I AM A MAN

He did not want to return to Memphis. Of this I am certain. He had other fish (and perhaps some loaves) to fry. He was fully engaged in the planning of the Poor People’s Campaign/March on Washington, intended to be the largest-ever nonviolent demonstration against wealth/income inequality and general economic injustice. Maybe it’s just me, but this theme has a vague ring of modernity about it, no?

But on balance he felt he had no choice. There was an all-out crisis ‘a-brewing on Beale Street. The City’s entirely-black sanitation force was on strike. On February 1st, two of their own had been crushed by a truck, just the ghastliest episode a seemingly never-ending string of serious mishaps on the sanitation line. Their average salary was approximately $1.50/hour, and workers finally reached the limit of their patience. They walked out in demand for higher wages and safer conditions. Henry Loeb, the newly elected, somewhat reactionary mayor, declared the strike illegal, and ordered the men to return to their jobs. As always, Hoover’s FBI had its meddlesome eye on the episode.

History confirms the inevitable and let’s just say Mayor Loeb’s stance did not produce his desired outcomes. The workers stiffened, and the image of hundreds of them, each carrying a sign with the words “I AM A MAN” is, to my thinking, one of the most poignant in the history of American Social Justice.

On March 18, 1968, the Reverend Dr. Martin Luther King travelled to Memphis, and addressed a crowd of 25,000. At the time, he was struggling mightily to prove to his followers, skeptical global observers, and perhaps even to himself, that he could hold his movement together under the protocols of nonviolent protest. But it all went wrong that early Spring on the banks of Big Muddy. Tensions mounted, and then mounted some more. Ten days later, the thugs started looting and the police brought out the clubs/tear gas. A 16-year-old boy was killed.

King escaped out of town, but the situation did nothing but deteriorate. No, he did not want to return to Memphis, but he felt the need to restore non-violent order to the proceedings. So he came back. At 6 pm on April 4th, he stepped out on a hotel balcony and somebody took him out.

And, as of Wednesday, 50 years have gone by since that horrible night.

## [Questions to answer]
a: Answer these questions from the piece on the Memphis sanitation strike:
(i) What was the sanitation workers' approximate average salary?
(ii) How large was the crowd King addressed on March 18, 1968?
(iii) At what time on April 4th did he step out on the hotel balcony?
b: Rewrite the passage of the piece on the Memphis sanitation strike that begins with the words containing "History confirms the" and ends with "American Social Justice.", replacing "poignant" with "moving".

## [Extracted material]

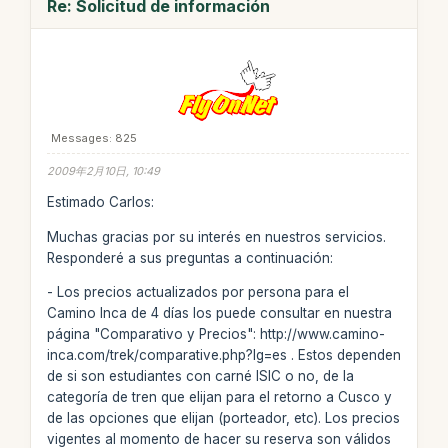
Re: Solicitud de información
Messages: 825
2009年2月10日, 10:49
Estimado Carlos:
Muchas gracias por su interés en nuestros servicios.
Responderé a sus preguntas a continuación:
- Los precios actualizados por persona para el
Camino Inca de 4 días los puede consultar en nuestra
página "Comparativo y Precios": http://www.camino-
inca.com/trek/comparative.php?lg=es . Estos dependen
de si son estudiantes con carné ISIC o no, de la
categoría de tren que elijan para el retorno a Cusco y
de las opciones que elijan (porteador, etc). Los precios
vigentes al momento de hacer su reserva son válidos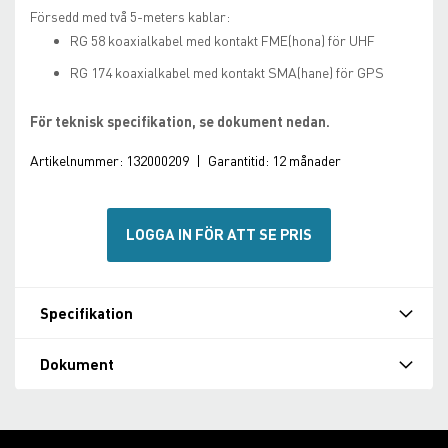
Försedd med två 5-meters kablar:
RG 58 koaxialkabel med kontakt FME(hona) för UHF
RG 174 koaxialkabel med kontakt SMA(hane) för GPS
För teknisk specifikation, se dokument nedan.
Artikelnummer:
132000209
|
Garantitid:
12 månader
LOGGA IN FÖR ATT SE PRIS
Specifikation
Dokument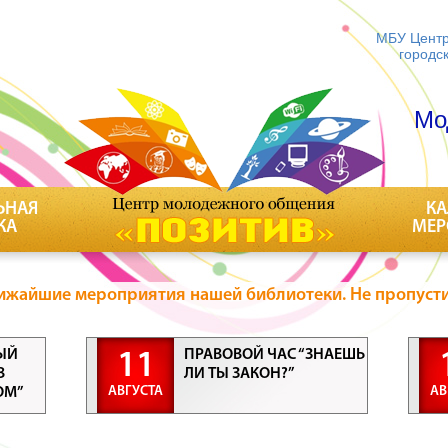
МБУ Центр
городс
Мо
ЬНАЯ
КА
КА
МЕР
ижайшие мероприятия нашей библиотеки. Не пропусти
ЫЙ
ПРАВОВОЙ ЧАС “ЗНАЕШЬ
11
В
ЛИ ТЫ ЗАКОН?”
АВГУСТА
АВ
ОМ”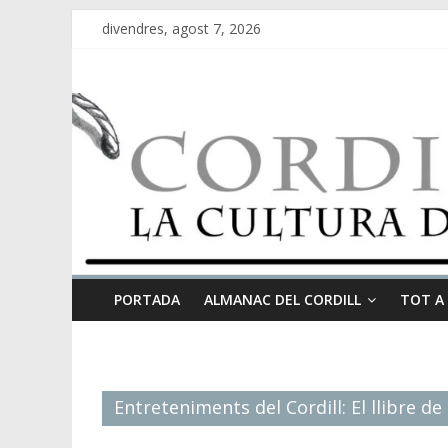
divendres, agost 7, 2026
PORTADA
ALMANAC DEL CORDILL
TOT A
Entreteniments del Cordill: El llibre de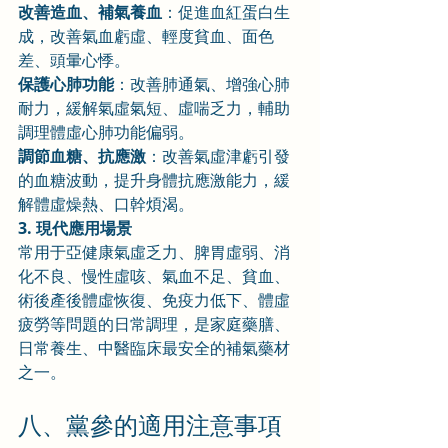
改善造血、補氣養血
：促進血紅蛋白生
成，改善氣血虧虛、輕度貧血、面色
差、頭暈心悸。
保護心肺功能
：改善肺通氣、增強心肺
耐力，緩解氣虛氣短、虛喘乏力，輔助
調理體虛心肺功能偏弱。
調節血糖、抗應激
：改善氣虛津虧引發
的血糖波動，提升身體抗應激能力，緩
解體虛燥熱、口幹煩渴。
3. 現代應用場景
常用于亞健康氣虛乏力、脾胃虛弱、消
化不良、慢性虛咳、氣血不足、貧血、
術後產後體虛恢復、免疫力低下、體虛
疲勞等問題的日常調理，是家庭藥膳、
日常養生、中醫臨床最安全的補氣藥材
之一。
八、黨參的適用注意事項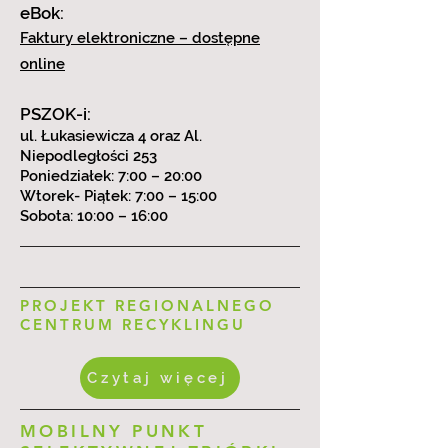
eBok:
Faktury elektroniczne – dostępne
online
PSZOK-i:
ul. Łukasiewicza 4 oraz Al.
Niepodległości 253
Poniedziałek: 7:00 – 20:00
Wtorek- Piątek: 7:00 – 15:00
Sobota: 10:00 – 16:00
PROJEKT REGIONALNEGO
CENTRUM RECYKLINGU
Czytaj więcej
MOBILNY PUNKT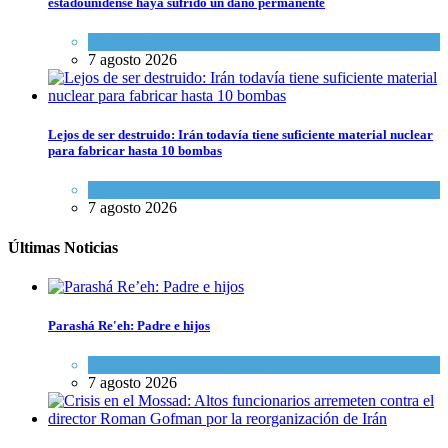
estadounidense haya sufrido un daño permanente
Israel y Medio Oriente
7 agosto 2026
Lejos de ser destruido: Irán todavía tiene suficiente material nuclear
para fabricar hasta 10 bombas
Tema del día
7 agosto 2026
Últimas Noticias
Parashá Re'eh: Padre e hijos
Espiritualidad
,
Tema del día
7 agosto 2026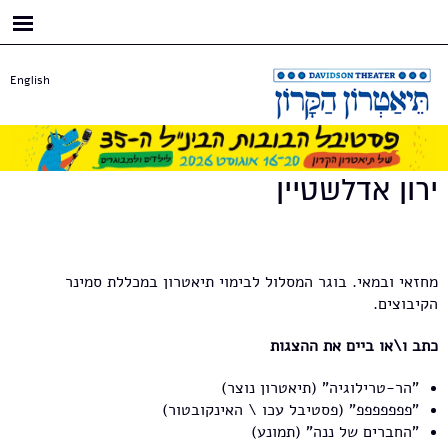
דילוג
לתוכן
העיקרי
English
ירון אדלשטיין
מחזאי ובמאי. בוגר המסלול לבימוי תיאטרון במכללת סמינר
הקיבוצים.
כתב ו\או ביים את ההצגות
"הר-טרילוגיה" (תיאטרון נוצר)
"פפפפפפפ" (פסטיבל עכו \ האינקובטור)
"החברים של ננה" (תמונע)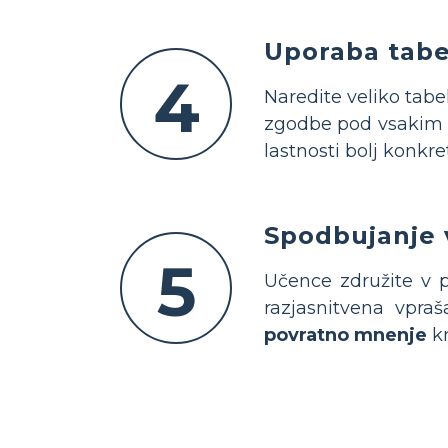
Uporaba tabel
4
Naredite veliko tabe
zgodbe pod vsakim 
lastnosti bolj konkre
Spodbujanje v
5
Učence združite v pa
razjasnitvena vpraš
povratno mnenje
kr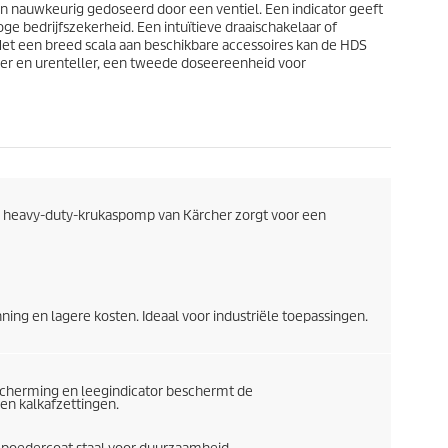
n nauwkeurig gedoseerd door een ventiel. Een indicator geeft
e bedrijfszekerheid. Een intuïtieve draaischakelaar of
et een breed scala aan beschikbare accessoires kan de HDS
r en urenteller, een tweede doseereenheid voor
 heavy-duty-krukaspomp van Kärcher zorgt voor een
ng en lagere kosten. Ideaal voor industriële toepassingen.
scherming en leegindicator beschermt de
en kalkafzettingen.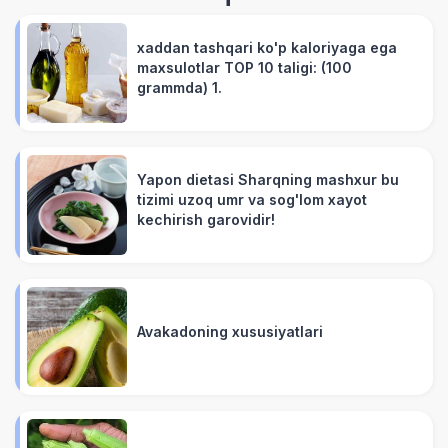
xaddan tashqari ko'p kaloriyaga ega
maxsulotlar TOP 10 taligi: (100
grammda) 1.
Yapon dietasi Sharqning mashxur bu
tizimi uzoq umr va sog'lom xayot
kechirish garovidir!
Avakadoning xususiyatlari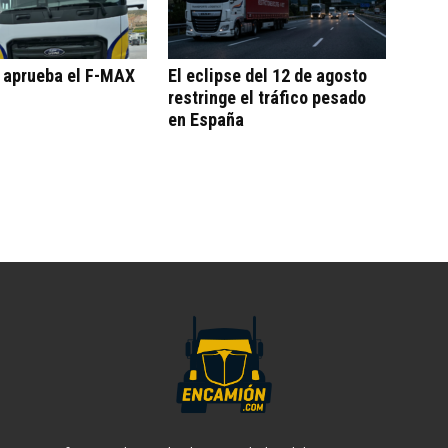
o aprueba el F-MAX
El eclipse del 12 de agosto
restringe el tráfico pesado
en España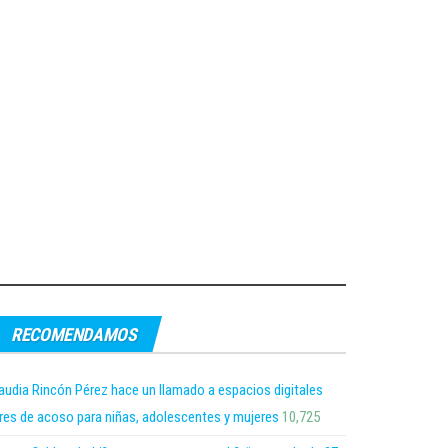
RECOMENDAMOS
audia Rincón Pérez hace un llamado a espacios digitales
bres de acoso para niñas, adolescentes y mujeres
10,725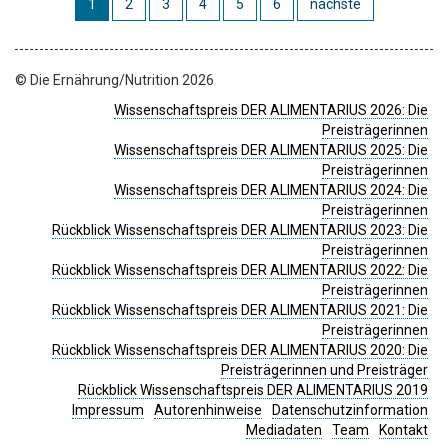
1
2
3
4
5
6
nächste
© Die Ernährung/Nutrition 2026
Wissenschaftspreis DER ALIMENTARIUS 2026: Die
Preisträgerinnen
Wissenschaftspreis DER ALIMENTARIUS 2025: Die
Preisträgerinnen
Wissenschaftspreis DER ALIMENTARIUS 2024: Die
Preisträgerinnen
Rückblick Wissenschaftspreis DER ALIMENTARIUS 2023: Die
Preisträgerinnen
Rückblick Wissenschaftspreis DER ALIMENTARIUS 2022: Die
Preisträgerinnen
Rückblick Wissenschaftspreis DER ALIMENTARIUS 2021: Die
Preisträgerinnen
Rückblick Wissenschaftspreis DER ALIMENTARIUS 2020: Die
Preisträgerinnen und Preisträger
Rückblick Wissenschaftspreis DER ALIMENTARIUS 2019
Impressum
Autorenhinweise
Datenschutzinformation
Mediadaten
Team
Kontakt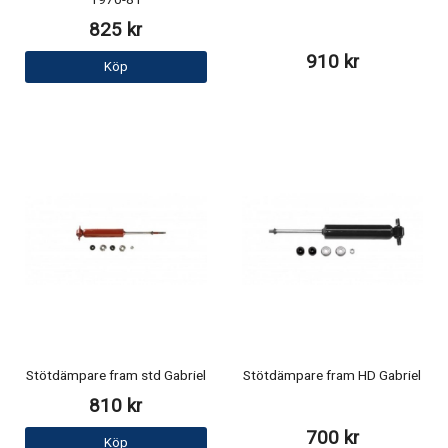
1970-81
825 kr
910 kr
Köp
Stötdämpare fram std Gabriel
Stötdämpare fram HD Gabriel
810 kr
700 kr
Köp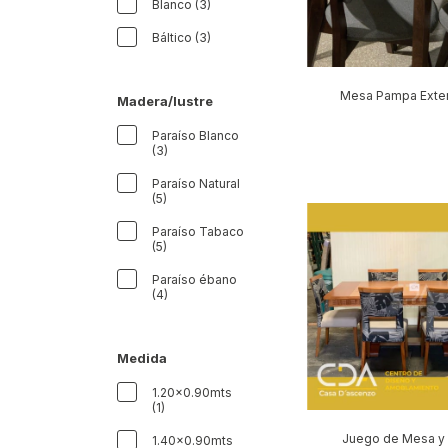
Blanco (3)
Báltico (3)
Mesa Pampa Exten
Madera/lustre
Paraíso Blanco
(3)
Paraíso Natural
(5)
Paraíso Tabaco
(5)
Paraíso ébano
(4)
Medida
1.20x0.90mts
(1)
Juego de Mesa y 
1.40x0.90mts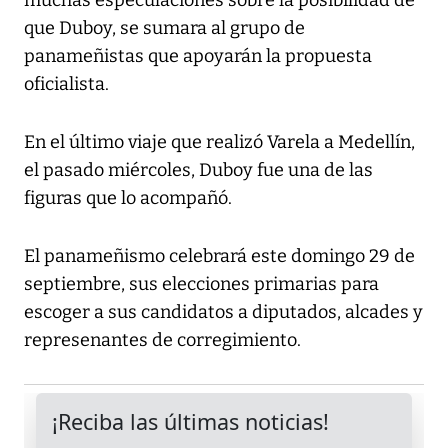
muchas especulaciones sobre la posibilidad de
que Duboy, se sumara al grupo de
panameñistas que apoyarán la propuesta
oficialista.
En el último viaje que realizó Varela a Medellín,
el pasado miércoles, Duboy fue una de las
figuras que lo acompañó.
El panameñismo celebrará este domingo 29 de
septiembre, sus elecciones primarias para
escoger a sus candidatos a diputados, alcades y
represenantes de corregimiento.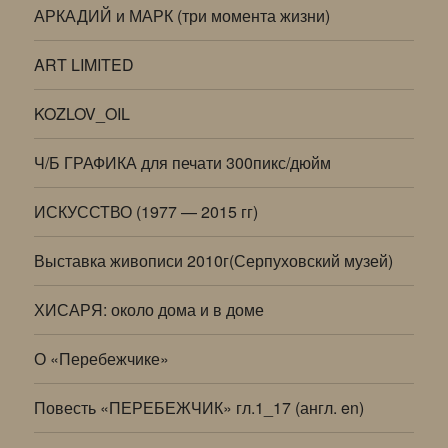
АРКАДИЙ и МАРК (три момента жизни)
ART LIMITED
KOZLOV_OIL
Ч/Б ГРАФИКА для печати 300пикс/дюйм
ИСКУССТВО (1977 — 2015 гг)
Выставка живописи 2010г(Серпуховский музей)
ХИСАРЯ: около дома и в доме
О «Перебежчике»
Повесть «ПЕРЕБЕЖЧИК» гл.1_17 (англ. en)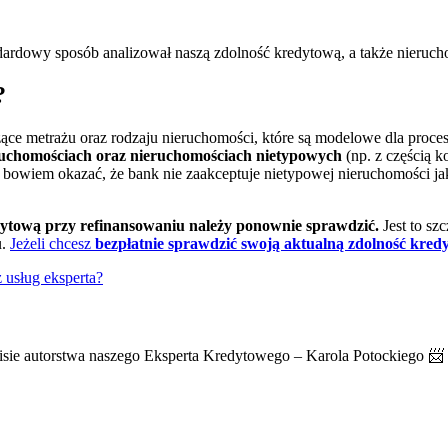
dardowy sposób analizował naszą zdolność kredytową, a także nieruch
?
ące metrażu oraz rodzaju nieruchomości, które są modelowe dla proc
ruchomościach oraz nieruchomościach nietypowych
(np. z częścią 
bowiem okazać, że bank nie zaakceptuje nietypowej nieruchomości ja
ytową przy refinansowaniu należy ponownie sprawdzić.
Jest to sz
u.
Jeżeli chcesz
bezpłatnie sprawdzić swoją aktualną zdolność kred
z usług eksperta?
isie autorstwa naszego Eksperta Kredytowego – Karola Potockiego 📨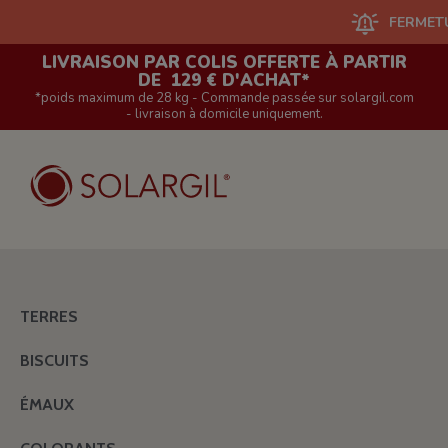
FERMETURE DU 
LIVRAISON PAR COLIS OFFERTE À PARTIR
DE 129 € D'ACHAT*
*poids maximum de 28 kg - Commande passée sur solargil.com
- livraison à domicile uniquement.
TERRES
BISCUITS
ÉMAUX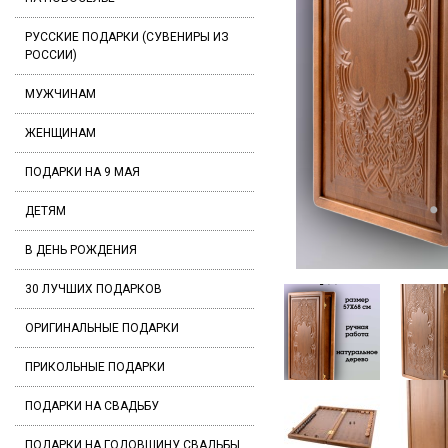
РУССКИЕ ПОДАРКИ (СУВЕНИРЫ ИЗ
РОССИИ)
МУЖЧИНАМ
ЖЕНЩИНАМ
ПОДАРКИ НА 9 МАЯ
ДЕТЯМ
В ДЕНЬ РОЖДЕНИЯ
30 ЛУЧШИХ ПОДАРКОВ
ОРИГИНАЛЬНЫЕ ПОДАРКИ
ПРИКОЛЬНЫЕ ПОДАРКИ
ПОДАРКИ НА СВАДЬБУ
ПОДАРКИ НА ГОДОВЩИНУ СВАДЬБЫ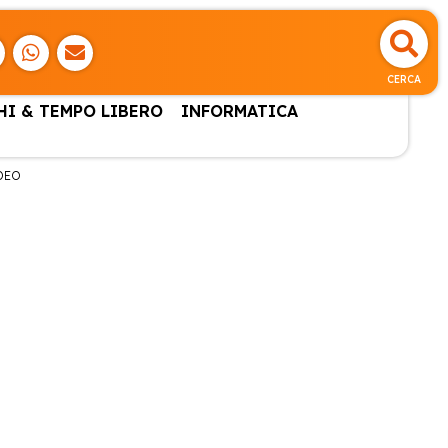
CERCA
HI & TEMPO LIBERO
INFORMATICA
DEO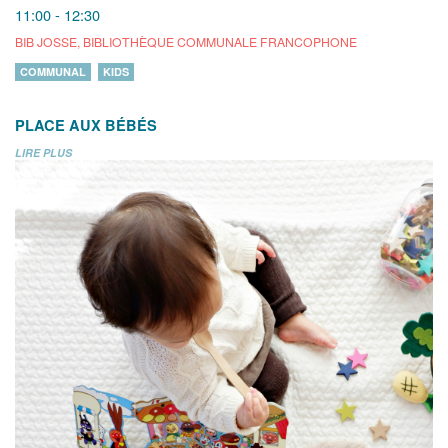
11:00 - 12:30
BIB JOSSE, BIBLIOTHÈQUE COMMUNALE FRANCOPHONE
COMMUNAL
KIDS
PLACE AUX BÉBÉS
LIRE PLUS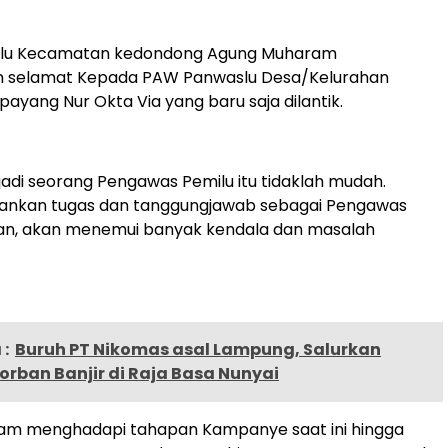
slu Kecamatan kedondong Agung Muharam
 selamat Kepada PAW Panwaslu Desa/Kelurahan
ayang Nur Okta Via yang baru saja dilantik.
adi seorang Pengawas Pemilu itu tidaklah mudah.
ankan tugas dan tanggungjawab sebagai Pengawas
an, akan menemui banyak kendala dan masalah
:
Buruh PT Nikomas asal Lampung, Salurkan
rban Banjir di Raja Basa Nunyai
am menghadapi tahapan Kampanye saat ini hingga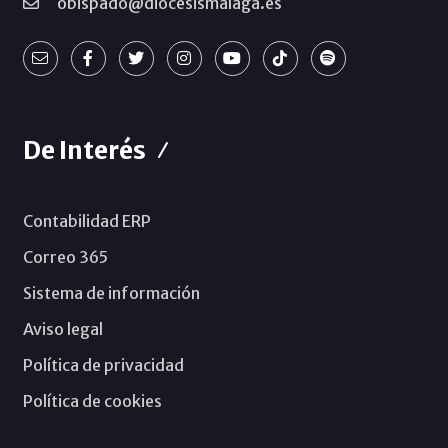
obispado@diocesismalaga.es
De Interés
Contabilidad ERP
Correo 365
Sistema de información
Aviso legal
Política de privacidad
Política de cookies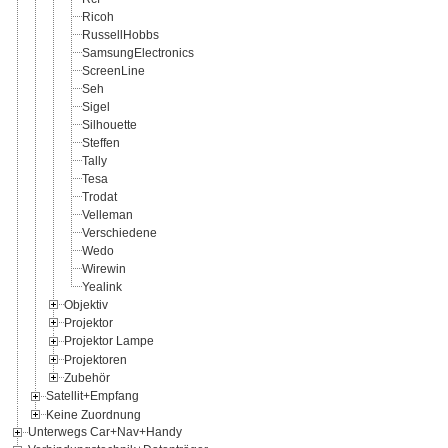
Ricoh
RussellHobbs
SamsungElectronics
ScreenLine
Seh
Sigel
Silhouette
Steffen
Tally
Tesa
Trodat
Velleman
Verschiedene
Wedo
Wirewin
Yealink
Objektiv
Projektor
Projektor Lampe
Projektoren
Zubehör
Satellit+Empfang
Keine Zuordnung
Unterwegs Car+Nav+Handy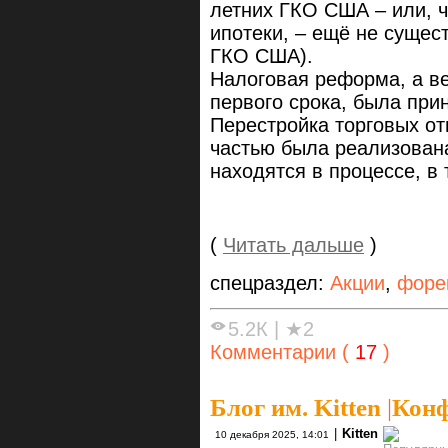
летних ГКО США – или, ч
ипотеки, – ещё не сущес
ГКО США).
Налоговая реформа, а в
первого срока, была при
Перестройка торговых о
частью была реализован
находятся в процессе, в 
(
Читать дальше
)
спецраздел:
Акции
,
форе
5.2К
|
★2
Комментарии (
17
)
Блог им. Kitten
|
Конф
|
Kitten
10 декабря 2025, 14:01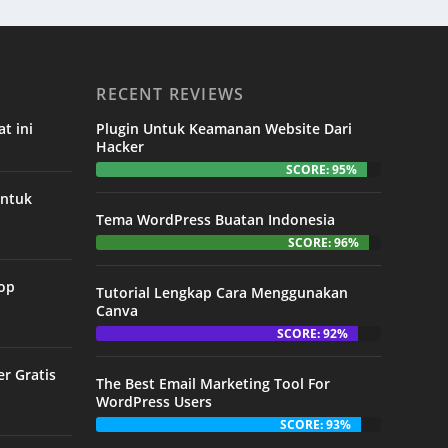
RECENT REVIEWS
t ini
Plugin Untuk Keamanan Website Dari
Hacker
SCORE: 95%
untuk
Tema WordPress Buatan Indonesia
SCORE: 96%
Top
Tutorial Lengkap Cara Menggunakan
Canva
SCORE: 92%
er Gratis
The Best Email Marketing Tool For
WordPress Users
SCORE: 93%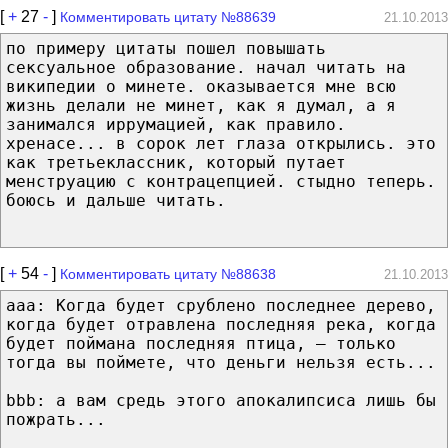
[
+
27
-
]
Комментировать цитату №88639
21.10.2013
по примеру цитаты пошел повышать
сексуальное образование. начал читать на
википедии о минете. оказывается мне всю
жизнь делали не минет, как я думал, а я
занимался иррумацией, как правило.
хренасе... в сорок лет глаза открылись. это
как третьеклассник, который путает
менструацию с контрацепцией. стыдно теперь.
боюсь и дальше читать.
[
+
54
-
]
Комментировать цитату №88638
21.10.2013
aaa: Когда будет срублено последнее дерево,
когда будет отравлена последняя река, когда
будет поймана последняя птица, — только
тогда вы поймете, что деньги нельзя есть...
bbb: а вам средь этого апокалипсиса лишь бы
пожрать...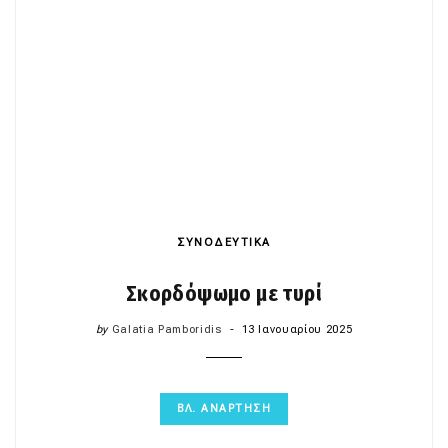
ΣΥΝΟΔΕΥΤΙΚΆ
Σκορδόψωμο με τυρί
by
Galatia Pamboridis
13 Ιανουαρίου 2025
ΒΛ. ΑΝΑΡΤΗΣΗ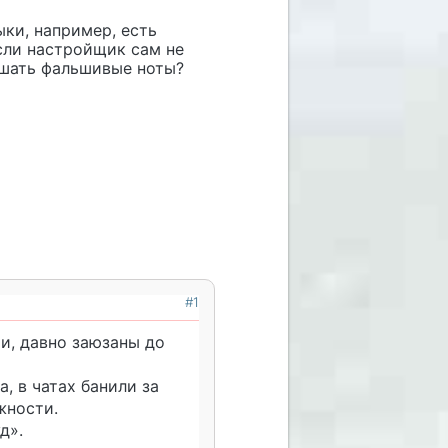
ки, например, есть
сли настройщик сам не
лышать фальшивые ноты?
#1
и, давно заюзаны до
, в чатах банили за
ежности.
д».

## [Task results]
a:
(i) Approximately $1.50 an hour.
(ii) 25,000 people.
(iii) 6 pm.

b:
History confirms the inevitable and let’s just say Mayor Loeb’s stance did not produce his desired outcomes. The workers stiffened, and the image of hundreds of them, each carrying a sign with the words “I AM A MAN” is, to my thinking, one of the most moving in the history of American Social Justice.